**Task brief:** Each record that follows is to be reproduced character for character, pictures excepted.

(Data items)
=======

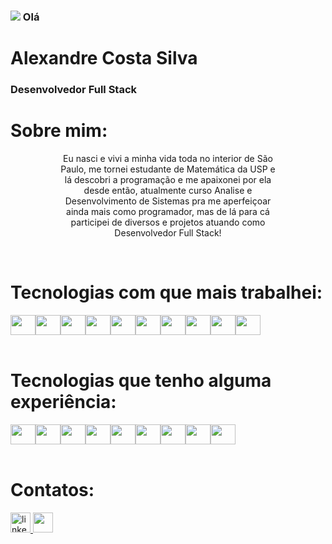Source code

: <h3><img src="https://raw.githubusercontent.com/MartinHeinz/MartinHeinz/master/wave.gif"/> Olá </h3>

<div align="left">
  <h1>Alexandre Costa Silva</h1>
  <h3>Desenvolvedor Full Stack</h3>
</div>

<h1 align="left">Sobre mim:</h1>

<div align="center" style="width: 70%; margin-left:15%;">
  <p > Eu nasci e vivi a minha vida toda no interior de São Paulo, me tornei estudante de Matemática da USP e lá descobri a programação e me apaixonei por ela desde então, atualmente curso Analise e Desenvolvimento de Sistemas pra me aperfeiçoar ainda mais como programador, mas de lá para cá participei de diversos e projetos atuando como Desenvolvedor Full Stack!</p>
</div>

<br>
<h1 align="left">Tecnologias com que mais trabalhei:</h1>

<div align="left" style="display: flex">
  <img height="32" width="40" src="https://cdn.simpleicons.org/html5/white" />
  <img height="32" width="40" src="https://cdn.simpleicons.org/css3/white" />
  <img height="32" width="40" src="https://cdn.simpleicons.org/javascript/white" />
  <img height="32" width="40" src="https://cdn.simpleicons.org/typescript/white" />
  <img height="32" width="40" src="https://cdn.simpleicons.org/react/white" />
  <img height="32" width="40" src="https://cdn.simpleicons.org/express/white" />
  <img height="32" width="40" src="https://cdn.simpleicons.org/mongodb/white" />
  <img height="32" width="40" src="https://cdn.simpleicons.org/mysql/white" />
  <img height="32" width="40" src="https://cdn.simpleicons.org/postgresql/white" />
  <img height="32" width="40" src="https://cdn.simpleicons.org/styledcomponents/white" />
</div>
<br>

<h1 align="left">Tecnologias que tenho alguma experiência:</h1>

<div align="left" style="display: flex">
  <img height="32" width="40" src="https://cdn.simpleicons.org/python/white" />
  <img height="32" width="40" src="https://cdn.simpleicons.org/c/white" />
  <img height="32" width="40" src="https://cdn.simpleicons.org/r/white" />
  <img height="32" width="40" src="https://cdn.simpleicons.org/php/white" />
  <img height="32" width="40" src="https://cdn.simpleicons.org/dotnet/white" />
  <img height="32" width="40" src="https://cdn.simpleicons.org/tailwindcss/white" />
  <img height="32" width="40" src="https://cdn.simpleicons.org/jest/white" />
  <img height="32" width="40" src="https://cdn.simpleicons.org/docker/white" />
  <img height="32" width="40" src="https://cdn.simpleicons.org/amazonwebservices/white" />
</div>

<br>
<h1 align="left">Contatos:</h1>

<a href="https://www.linkedin.com/in/alexandrecsdev/" target="_blank">
  <img src="https://img.shields.io/static/v1?message=LinkedIn&logo=linkedin&label=&color=0077B5&logoColor=white&labelColor=&style=for-the-badge" height="32" alt="linkedin logo"  />
</a>

<a href = "mailto:alexandrecsdev@gmail.com">
  <img src="https://img.shields.io/badge/-Gmail-%23333?style=for-the-badge&logo=gmail&logoColor=white" target="_blank" height="32">
</a>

=======

**Your response:**
Source code

: <h3><img src="https://raw.githubusercontent.com/MartinHeinz/MartinHeinz/master/wave.gif"/> Olá </h3>

<div align="left">
  <h1>Alexandre Costa Silva</h1>
  <h3>Desenvolvedor Full Stack</h3>
</div>

<h1 align="left">Sobre mim:</h1>

<div align="center" style="width: 70%; margin-left:15%;">
  <p > Eu nasci e vivi a minha vida toda no interior de São Paulo, me tornei estudante de Matemática da USP e lá descobri a programação e me apaixonei por ela desde então, atualmente curso Analise e Desenvolvimento de Sistemas pra me aperfeiçoar ainda mais como programador, mas de lá para cá participei de diversos e projetos atuando como Desenvolvedor Full Stack!</p>
</div>

<br>
<h1 align="left">Tecnologias com que mais trabalhei:</h1>

<div align="left" style="display: flex">
  <img height="32" width="40" src="https://cdn.simpleicons.org/html5/white" />
  <img height="32" width="40" src="https://cdn.simpleicons.org/css3/white" />
  <img height="32" width="40" src="https://cdn.simpleicons.org/javascript/white" />
  <img height="32" width="40" src="https://cdn.simpleicons.org/typescript/white" />
  <img height="32" width="40" src="https://cdn.simpleicons.org/react/white" />
  <img height="32" width="40" src="https://cdn.simpleicons.org/express/white" />
  <img height="32" width="40" src="https://cdn.simpleicons.org/mongodb/white" />
  <img height="32" width="40" src="https://cdn.simpleicons.org/mysql/white" />
  <img height="32" width="40" src="https://cdn.simpleicons.org/postgresql/white" />
  <img height="32" width="40" src="https://cdn.simpleicons.org/styledcomponents/white" />
</div>
<br>

<h1 align="left">Tecnologias que tenho alguma experiência:</h1>

<div align="left" style="display: flex">
  <img height="32" width="40" src="https://cdn.simpleicons.org/python/white" />
  <img height="32" width="40" src="https://cdn.simpleicons.org/c/white" />
  <img height="32" width="40" src="https://cdn.simpleicons.org/r/white" />
  <img height="32" width="40" src="https://cdn.simpleicons.org/php/white" />
  <img height="32" width="40" src="https://cdn.simpleicons.org/dotnet/white" />
  <img height="32" width="40" src="https://cdn.simpleicons.org/tailwindcss/white" />
  <img height="32" width="40" src="https://cdn.simpleicons.org/jest/white" />
  <img height="32" width="40" src="https://cdn.simpleicons.org/docker/white" />
  <img height="32" width="40" src="https://cdn.simpleicons.org/amazonwebservices/white" />
</div>

<br>
<h1 align="left">Contatos:</h1>

<a href="https://www.linkedin.com/in/alexandrecsdev/" target="_blank">
  <img src="https://img.shields.io/static/v1?message=LinkedIn&logo=linkedin&label=&color=0077B5&logoColor=white&labelColor=&style=for-the-badge" height="32" alt="linkedin logo"  />
</a>

<a href = "mailto:alexandrecsdev@gmail.com">
  <img src="https://img.shields.io/badge/-Gmail-%23333?style=for-the-badge&logo=gmail&logoColor=white" target="_blank" height="32">
</a>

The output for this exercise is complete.